Start of Block

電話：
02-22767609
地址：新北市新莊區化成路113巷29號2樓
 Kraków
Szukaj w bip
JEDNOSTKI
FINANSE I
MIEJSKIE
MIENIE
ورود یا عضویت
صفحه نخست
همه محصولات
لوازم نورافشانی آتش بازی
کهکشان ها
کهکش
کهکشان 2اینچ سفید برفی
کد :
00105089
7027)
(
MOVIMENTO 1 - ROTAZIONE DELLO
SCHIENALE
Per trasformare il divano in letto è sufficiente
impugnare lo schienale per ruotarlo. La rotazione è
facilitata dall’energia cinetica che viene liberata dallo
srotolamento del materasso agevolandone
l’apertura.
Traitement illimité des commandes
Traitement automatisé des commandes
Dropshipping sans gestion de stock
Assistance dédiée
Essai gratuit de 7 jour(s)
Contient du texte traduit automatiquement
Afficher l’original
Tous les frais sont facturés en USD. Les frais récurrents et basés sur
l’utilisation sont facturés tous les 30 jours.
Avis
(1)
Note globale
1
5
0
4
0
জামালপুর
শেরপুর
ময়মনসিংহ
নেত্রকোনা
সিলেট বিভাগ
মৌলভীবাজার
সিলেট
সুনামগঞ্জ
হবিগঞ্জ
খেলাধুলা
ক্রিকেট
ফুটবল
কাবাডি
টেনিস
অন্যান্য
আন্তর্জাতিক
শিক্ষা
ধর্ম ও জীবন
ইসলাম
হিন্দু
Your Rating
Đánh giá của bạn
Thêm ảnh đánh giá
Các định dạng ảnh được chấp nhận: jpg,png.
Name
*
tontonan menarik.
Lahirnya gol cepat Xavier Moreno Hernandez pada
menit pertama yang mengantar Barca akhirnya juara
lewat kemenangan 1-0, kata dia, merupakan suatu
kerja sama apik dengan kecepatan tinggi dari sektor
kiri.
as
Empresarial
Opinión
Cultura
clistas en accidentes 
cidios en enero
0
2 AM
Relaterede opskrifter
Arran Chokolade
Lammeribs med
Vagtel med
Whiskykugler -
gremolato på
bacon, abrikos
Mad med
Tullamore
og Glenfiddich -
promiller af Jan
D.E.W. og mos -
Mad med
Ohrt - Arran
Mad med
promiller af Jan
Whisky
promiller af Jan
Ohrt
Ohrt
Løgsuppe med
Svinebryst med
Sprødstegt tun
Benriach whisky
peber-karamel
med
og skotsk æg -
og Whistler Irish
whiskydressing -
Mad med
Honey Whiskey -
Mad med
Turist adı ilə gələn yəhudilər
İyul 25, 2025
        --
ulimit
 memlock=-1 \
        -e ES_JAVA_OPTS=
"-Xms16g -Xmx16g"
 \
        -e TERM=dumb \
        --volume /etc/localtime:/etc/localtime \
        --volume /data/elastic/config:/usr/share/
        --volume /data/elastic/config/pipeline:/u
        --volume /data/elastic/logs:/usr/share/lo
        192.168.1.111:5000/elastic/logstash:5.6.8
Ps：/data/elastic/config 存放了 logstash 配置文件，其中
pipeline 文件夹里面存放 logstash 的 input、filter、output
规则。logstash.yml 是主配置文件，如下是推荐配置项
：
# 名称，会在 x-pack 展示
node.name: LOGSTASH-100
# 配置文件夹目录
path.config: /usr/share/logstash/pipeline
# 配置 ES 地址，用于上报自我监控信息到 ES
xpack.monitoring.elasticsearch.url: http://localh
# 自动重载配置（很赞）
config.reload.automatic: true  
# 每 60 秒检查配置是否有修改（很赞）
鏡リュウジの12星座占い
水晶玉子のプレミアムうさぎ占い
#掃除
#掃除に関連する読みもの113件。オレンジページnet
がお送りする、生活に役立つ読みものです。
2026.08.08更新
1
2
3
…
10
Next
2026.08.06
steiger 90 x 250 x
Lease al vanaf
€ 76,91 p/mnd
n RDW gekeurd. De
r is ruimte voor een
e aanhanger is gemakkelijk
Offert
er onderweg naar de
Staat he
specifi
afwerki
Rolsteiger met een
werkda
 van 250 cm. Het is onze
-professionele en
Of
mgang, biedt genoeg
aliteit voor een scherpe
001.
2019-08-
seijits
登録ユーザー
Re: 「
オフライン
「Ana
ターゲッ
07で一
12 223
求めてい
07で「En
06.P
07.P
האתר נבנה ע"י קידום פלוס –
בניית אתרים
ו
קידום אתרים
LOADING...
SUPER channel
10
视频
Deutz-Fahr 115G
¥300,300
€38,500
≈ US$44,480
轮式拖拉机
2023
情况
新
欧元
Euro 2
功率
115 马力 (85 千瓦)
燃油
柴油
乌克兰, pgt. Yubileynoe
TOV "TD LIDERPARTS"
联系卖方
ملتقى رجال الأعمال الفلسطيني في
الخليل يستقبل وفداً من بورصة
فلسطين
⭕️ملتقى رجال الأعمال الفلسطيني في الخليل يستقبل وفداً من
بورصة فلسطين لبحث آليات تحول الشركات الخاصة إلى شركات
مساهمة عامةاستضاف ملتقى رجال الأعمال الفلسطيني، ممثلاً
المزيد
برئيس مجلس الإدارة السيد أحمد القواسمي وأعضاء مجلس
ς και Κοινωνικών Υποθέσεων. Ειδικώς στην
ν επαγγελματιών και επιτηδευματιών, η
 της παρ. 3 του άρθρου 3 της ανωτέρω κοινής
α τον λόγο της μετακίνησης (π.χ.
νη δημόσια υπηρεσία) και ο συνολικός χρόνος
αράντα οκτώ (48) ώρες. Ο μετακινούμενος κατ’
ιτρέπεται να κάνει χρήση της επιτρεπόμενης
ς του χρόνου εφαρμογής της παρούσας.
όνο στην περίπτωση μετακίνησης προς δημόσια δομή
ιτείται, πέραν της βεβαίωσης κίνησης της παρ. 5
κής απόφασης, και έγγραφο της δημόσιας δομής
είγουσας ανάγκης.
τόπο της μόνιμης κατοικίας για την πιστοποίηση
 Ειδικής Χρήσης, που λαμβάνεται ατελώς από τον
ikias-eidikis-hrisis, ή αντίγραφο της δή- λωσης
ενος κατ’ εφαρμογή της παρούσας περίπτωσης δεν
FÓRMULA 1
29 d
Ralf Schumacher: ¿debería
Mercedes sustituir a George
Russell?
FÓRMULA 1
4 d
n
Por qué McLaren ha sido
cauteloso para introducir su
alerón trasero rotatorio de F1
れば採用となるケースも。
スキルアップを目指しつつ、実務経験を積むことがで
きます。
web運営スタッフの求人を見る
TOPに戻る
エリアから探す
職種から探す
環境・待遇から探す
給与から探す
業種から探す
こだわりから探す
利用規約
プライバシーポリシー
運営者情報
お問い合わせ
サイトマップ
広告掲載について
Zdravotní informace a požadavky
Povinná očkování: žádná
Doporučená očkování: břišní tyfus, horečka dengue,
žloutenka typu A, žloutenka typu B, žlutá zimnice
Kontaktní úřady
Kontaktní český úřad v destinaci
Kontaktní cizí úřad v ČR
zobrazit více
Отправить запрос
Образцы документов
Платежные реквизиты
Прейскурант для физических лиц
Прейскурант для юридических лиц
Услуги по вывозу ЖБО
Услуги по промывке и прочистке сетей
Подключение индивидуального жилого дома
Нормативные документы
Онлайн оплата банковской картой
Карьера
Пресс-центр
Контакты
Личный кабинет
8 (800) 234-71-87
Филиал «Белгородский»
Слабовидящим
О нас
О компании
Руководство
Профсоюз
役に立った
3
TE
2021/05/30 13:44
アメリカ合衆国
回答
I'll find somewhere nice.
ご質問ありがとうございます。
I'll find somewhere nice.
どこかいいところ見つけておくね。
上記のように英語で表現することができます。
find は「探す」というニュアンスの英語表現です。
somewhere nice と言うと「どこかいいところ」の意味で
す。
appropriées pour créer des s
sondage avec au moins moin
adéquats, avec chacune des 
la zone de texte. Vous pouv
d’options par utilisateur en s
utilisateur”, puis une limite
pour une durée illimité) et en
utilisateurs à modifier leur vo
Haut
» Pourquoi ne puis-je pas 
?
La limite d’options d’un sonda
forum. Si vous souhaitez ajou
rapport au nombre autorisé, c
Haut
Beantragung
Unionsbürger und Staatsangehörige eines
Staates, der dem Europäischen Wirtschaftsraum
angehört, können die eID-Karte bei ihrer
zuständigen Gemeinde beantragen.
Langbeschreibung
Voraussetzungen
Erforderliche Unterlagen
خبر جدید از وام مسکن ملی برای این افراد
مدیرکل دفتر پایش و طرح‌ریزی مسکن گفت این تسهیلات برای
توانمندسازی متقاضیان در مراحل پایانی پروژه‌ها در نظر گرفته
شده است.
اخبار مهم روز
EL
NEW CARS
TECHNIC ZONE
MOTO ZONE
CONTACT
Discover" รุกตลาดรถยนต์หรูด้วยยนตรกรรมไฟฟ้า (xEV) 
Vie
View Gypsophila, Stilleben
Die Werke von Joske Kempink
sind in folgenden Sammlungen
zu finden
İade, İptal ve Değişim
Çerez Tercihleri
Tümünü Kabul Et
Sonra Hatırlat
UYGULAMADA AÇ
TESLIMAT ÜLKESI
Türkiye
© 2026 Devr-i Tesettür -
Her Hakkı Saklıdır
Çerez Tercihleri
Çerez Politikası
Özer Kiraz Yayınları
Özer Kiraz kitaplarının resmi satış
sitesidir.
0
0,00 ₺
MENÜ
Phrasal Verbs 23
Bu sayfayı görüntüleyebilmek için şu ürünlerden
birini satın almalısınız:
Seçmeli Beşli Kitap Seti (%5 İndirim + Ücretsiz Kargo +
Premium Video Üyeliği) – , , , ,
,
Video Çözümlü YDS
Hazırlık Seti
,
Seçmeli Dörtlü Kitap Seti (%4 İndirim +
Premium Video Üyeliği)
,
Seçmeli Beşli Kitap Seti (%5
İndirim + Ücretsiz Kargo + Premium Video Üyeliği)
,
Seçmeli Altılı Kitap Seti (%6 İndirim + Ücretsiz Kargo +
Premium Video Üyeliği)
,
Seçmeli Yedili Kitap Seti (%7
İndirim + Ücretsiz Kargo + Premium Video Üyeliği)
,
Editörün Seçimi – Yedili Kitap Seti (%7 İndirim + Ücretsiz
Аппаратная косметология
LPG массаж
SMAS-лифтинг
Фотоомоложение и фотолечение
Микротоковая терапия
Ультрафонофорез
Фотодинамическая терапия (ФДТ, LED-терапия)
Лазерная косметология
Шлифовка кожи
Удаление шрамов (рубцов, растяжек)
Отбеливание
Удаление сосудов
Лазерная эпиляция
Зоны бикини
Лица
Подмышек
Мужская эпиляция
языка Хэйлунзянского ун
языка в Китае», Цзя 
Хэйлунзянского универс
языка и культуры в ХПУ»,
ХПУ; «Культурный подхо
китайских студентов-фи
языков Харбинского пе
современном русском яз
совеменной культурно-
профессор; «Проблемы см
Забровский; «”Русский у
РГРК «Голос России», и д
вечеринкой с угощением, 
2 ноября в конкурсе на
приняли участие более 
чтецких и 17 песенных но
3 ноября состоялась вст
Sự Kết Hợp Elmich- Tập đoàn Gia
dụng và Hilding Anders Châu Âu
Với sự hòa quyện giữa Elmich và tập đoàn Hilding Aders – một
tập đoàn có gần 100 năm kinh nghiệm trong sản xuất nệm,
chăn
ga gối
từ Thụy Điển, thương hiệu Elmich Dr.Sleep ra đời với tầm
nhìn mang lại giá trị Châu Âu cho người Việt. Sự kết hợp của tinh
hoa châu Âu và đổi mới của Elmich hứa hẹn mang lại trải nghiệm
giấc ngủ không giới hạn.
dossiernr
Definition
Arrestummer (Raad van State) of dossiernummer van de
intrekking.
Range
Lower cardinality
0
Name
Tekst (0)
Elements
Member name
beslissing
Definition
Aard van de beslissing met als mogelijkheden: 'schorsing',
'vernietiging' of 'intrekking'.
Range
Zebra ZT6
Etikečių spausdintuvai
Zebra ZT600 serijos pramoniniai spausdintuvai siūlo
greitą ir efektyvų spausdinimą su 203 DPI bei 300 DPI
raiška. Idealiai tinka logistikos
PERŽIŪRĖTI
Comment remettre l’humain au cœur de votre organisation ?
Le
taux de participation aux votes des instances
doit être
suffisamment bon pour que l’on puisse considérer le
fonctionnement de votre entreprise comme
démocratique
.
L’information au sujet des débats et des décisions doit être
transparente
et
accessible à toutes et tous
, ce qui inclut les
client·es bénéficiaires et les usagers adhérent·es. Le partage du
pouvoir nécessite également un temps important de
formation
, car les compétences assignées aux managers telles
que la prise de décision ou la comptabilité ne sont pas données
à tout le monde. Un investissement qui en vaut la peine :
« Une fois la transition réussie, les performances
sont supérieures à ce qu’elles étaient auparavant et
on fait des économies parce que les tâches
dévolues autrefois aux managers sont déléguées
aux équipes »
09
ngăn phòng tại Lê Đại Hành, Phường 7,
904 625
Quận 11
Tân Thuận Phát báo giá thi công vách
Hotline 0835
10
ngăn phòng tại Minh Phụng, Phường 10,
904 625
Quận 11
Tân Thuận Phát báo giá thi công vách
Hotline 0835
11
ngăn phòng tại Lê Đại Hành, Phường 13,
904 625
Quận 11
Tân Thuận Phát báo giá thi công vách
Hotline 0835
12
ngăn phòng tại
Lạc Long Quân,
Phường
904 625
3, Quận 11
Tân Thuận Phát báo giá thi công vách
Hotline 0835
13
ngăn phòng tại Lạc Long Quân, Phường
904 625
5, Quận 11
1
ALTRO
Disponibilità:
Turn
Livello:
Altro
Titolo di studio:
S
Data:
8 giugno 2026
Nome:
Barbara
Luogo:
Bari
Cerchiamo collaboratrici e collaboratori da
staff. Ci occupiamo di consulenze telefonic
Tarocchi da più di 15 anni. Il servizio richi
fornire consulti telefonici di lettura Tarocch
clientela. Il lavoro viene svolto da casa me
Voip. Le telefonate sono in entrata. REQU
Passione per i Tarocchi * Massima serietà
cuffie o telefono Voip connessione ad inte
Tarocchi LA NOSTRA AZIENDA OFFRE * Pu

End of Block

WHAT THE TASK REQUIRES:
Only a number is needed here: the count of lines above that hold the string "терапия".

WRITTEN REPLY:
2